Copy back each of the lines below, word for word and in the same order.

[[ Task material open ]]

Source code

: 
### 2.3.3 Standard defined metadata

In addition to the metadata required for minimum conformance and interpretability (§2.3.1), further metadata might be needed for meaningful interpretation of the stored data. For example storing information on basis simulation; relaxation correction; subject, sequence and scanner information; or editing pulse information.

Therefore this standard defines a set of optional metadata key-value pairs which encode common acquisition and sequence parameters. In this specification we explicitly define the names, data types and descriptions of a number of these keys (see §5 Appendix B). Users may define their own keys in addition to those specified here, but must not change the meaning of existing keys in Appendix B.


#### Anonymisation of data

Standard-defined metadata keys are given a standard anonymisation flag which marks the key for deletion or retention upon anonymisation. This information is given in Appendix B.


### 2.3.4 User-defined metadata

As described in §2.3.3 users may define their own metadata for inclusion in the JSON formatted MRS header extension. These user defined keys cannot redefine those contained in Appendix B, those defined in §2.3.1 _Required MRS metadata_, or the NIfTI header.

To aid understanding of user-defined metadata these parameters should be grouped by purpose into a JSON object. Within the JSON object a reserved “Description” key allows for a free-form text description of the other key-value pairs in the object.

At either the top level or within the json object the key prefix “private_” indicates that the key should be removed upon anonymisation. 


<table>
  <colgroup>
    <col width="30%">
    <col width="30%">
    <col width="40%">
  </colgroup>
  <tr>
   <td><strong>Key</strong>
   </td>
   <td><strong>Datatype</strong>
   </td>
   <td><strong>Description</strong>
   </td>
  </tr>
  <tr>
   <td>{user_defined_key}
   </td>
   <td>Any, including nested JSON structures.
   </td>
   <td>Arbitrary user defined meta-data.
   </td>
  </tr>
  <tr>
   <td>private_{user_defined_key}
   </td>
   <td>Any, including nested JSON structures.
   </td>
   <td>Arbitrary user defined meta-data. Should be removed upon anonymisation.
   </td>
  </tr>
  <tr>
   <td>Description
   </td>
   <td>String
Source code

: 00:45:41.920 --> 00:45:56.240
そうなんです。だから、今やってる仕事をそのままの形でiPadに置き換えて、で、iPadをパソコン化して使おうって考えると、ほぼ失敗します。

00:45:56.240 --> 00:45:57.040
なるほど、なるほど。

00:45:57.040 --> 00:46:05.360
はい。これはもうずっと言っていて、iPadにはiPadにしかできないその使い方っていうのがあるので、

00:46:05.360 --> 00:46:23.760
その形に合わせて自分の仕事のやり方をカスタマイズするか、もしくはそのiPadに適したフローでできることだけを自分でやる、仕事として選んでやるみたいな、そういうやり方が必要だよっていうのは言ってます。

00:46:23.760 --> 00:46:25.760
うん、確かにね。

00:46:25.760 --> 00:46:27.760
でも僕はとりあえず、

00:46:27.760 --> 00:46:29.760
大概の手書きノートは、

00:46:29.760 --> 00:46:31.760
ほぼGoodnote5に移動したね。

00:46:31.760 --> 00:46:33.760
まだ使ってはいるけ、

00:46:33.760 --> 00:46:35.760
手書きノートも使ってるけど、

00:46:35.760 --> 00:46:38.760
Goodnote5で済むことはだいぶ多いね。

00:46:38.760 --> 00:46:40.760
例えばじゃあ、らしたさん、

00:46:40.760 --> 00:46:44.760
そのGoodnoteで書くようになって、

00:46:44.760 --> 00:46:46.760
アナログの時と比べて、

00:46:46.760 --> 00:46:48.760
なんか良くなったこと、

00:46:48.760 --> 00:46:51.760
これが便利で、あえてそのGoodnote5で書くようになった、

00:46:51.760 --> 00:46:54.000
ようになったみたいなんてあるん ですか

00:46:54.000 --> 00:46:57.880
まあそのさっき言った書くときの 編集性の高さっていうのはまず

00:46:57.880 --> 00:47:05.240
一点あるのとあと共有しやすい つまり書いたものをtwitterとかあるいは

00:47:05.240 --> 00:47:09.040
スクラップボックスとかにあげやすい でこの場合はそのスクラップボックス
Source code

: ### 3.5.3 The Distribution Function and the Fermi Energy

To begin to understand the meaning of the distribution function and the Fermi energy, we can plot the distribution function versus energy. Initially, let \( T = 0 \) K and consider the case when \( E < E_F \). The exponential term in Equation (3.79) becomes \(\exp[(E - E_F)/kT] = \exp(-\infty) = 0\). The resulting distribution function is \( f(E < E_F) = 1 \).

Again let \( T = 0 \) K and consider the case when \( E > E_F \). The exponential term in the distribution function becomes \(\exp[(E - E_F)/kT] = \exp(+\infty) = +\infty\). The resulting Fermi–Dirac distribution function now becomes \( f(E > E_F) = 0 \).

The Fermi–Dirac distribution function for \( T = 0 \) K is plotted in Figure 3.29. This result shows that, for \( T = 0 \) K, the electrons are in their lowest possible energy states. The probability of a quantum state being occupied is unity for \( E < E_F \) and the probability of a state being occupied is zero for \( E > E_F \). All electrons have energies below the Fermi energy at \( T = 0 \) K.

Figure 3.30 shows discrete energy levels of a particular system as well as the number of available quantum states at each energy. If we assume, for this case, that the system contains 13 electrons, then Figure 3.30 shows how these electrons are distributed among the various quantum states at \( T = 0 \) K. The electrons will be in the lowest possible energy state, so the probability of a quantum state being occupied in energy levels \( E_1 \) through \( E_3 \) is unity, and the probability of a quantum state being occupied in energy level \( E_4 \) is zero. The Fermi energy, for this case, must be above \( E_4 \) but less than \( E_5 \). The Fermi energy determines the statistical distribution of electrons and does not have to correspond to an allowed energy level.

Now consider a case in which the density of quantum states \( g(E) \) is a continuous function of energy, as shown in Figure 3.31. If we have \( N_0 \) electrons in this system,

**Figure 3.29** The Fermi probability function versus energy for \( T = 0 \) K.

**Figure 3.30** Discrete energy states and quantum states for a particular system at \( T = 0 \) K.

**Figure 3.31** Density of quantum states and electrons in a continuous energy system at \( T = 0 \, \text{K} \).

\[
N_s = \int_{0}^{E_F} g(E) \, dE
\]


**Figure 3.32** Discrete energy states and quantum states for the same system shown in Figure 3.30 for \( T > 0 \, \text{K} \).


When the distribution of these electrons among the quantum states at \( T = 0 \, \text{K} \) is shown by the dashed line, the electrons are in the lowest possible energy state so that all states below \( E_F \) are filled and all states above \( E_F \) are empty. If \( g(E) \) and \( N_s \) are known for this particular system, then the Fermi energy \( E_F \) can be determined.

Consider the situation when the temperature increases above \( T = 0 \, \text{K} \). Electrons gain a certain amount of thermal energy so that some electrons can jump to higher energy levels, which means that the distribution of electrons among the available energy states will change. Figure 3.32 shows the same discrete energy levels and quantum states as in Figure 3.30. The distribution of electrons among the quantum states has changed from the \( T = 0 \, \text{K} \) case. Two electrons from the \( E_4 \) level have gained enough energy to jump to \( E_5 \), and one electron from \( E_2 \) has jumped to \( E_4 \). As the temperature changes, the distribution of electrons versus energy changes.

[[ Task material closed ]]

Task solution:
Source code

: 
### 2.3.3 Standard defined metadata

In addition to the metadata required for minimum conformance and interpretability (§2.3.1), further metadata might be needed for meaningful interpretation of the stored data. For example storing information on basis simulation; relaxation correction; subject, sequence and scanner information; or editing pulse information.

Therefore this standard defines a set of optional metadata key-value pairs which encode common acquisition and sequence parameters. In this specification we explicitly define the names, data types and descriptions of a number of these keys (see §5 Appendix B). Users may define their own keys in addition to those specified here, but must not change the meaning of existing keys in Appendix B.


#### Anonymisation of data

Standard-defined metadata keys are given a standard anonymisation flag which marks the key for deletion or retention upon anonymisation. This information is given in Appendix B.


### 2.3.4 User-defined metadata

As described in §2.3.3 users may define their own metadata for inclusion in the JSON formatted MRS header extension. These user defined keys cannot redefine those contained in Appendix B, those defined in §2.3.1 _Required MRS metadata_, or the NIfTI header.

To aid understanding of user-defined metadata these parameters should be grouped by purpose into a JSON object. Within the JSON object a reserved “Description” key allows for a free-form text description of the other key-value pairs in the object.

At either the top level or within the json object the key prefix “private_” indicates that the key should be removed upon anonymisation. 


<table>
  <colgroup>
    <col width="30%">
    <col width="30%">
    <col width="40%">
  </colgroup>
  <tr>
   <td><strong>Key</strong>
   </td>
   <td><strong>Datatype</strong>
   </td>
   <td><strong>Description</strong>
   </td>
  </tr>
  <tr>
   <td>{user_defined_key}
   </td>
   <td>Any, including nested JSON structures.
   </td>
   <td>Arbitrary user defined meta-data.
   </td>
  </tr>
  <tr>
   <td>private_{user_defined_key}
   </td>
   <td>Any, including nested JSON structures.
   </td>
   <td>Arbitrary user defined meta-data. Should be removed upon anonymisation.
   </td>
  </tr>
  <tr>
   <td>Description
   </td>
   <td>String
Source code

: 00:45:41.920 --> 00:45:56.240
そうなんです。だから、今やってる仕事をそのままの形でiPadに置き換えて、で、iPadをパソコン化して使おうって考えると、ほぼ失敗します。

00:45:56.240 --> 00:45:57.040
なるほど、なるほど。

00:45:57.040 --> 00:46:05.360
はい。これはもうずっと言っていて、iPadにはiPadにしかできないその使い方っていうのがあるので、

00:46:05.360 --> 00:46:23.760
その形に合わせて自分の仕事のやり方をカスタマイズするか、もしくはそのiPadに適したフローでできることだけを自分でやる、仕事として選んでやるみたいな、そういうやり方が必要だよっていうのは言ってます。

00:46:23.760 --> 00:46:25.760
うん、確かにね。

00:46:25.760 --> 00:46:27.760
でも僕はとりあえず、

00:46:27.760 --> 00:46:29.760
大概の手書きノートは、

00:46:29.760 --> 00:46:31.760
ほぼGoodnote5に移動したね。

00:46:31.760 --> 00:46:33.760
まだ使ってはいるけ、

00:46:33.760 --> 00:46:35.760
手書きノートも使ってるけど、

00:46:35.760 --> 00:46:38.760
Goodnote5で済むことはだいぶ多いね。

00:46:38.760 --> 00:46:40.760
例えばじゃあ、らしたさん、

00:46:40.760 --> 00:46:44.760
そのGoodnoteで書くようになって、

00:46:44.760 --> 00:46:46.760
アナログの時と比べて、

00:46:46.760 --> 00:46:48.760
なんか良くなったこと、

00:46:48.760 --> 00:46:51.760
これが便利で、あえてそのGoodnote5で書くようになった、

00:46:51.760 --> 00:46:54.000
ようになったみたいなんてあるん ですか

00:46:54.000 --> 00:46:57.880
まあそのさっき言った書くときの 編集性の高さっていうのはまず

00:46:57.880 --> 00:47:05.240
一点あるのとあと共有しやすい つまり書いたものをtwitterとかあるいは

00:47:05.240 --> 00:47:09.040
スクラップボックスとかにあげやすい でこの場合はそのスクラップボックス
Source code

: ### 3.5.3 The Distribution Function and the Fermi Energy

To begin to understand the meaning of the distribution function and the Fermi energy, we can plot the distribution function versus energy. Initially, let \( T = 0 \) K and consider the case when \( E < E_F \). The exponential term in Equation (3.79) becomes \(\exp[(E - E_F)/kT] = \exp(-\infty) = 0\). The resulting distribution function is \( f(E < E_F) = 1 \).

Again let \( T = 0 \) K and consider the case when \( E > E_F \). The exponential term in the distribution function becomes \(\exp[(E - E_F)/kT] = \exp(+\infty) = +\infty\). The resulting Fermi–Dirac distribution function now becomes \( f(E > E_F) = 0 \).

The Fermi–Dirac distribution function for \( T = 0 \) K is plotted in Figure 3.29. This result shows that, for \( T = 0 \) K, the electrons are in their lowest possible energy states. The probability of a quantum state being occupied is unity for \( E < E_F \) and the probability of a state being occupied is zero for \( E > E_F \). All electrons have energies below the Fermi energy at \( T = 0 \) K.

Figure 3.30 shows discrete energy levels of a particular system as well as the number of available quantum states at each energy. If we assume, for this case, that the system contains 13 electrons, then Figure 3.30 shows how these electrons are distributed among the various quantum states at \( T = 0 \) K. The electrons will be in the lowest possible energy state, so the probability of a quantum state being occupied in energy levels \( E_1 \) through \( E_3 \) is unity, and the probability of a quantum state being occupied in energy level \( E_4 \) is zero. The Fermi energy, for this case, must be above \( E_4 \) but less than \( E_5 \). The Fermi energy determines the statistical distribution of electrons and does not have to correspond to an allowed energy level.

Now consider a case in which the density of quantum states \( g(E) \) is a continuous function of energy, as shown in Figure 3.31. If we have \( N_0 \) electrons in this system,

**Figure 3.29** The Fermi probability function versus energy for \( T = 0 \) K.

**Figure 3.30** Discrete energy states and quantum states for a particular system at \( T = 0 \) K.

**Figure 3.31** Density of quantum states and electrons in a continuous energy system at \( T = 0 \, \text{K} \).

\[
N_s = \int_{0}^{E_F} g(E) \, dE
\]


**Figure 3.32** Discrete energy states and quantum states for the same system shown in Figure 3.30 for \( T > 0 \, \text{K} \).


When the distribution of these electrons among the quantum states at \( T = 0 \, \text{K} \) is shown by the dashed line, the electrons are in the lowest possible energy state so that all states below \( E_F \) are filled and all states above \( E_F \) are empty. If \( g(E) \) and \( N_s \) are known for this particular system, then the Fermi energy \( E_F \) can be determined.

Consider the situation when the temperature increases above \( T = 0 \, \text{K} \). Electrons gain a certain amount of thermal energy so that some electrons can jump to higher energy levels, which means that the distribution of electrons among the available energy states will change. Figure 3.32 shows the same discrete energy levels and quantum states as in Figure 3.30. The distribution of electrons among the quantum states has changed from the \( T = 0 \, \text{K} \) case. Two electrons from the \( E_4 \) level have gained enough energy to jump to \( E_5 \), and one electron from \( E_2 \) has jumped to \( E_4 \). As the temperature changes, the distribution of electrons versus energy changes.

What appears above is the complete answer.